* Requirement: Using the material below, count the lines that contain the word "Rendered" and report the number only.

* Working data:
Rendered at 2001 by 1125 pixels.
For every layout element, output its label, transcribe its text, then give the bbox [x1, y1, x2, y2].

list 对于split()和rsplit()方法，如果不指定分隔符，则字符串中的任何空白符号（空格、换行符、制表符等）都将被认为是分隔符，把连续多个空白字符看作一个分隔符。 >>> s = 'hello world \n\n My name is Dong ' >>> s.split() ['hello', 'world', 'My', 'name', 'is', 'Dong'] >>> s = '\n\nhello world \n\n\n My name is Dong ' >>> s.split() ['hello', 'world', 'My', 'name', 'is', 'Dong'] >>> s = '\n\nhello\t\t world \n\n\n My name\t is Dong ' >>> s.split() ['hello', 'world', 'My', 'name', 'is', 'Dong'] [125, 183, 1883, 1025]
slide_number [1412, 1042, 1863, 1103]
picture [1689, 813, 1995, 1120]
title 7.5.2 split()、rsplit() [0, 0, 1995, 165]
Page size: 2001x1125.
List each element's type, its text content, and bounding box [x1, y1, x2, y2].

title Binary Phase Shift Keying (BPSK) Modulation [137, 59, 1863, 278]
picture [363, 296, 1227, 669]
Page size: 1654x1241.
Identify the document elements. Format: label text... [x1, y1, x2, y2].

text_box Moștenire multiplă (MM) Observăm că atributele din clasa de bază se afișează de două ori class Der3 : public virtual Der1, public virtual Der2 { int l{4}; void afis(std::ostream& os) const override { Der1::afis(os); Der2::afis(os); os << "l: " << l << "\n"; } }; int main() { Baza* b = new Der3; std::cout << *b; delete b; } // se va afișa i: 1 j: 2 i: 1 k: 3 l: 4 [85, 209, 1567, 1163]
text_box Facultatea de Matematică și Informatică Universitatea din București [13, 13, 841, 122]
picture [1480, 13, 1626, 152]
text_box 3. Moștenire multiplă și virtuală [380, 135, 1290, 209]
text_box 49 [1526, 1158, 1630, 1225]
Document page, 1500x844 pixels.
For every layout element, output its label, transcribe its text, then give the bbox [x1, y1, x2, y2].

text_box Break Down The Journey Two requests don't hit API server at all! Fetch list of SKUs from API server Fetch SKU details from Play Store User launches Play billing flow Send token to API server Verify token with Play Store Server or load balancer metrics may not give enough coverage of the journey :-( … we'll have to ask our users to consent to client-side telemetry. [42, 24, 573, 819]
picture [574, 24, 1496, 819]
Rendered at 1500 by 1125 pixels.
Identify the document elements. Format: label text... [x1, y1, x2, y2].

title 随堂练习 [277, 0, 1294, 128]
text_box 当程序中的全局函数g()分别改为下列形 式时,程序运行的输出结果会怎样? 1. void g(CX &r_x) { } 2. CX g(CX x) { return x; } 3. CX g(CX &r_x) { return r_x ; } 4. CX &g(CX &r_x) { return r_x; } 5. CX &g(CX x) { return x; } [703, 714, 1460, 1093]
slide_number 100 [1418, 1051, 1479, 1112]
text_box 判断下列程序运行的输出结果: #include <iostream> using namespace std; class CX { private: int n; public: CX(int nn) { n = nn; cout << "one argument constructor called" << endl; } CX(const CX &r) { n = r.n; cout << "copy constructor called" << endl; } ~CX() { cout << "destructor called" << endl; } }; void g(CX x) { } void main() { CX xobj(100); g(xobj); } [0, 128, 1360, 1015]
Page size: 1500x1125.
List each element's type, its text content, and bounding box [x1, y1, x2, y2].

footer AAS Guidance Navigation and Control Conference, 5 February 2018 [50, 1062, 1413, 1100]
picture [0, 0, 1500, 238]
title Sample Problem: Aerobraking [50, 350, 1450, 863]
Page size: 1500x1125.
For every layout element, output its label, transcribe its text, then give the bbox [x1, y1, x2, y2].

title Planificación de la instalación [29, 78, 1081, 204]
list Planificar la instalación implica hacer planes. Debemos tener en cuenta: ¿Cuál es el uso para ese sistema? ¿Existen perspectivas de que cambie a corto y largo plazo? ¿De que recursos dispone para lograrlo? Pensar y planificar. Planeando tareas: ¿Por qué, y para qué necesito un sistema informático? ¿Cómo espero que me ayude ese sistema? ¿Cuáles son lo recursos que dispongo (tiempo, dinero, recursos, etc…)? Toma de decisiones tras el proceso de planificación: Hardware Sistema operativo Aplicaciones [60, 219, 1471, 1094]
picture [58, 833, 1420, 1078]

* Task solution: 2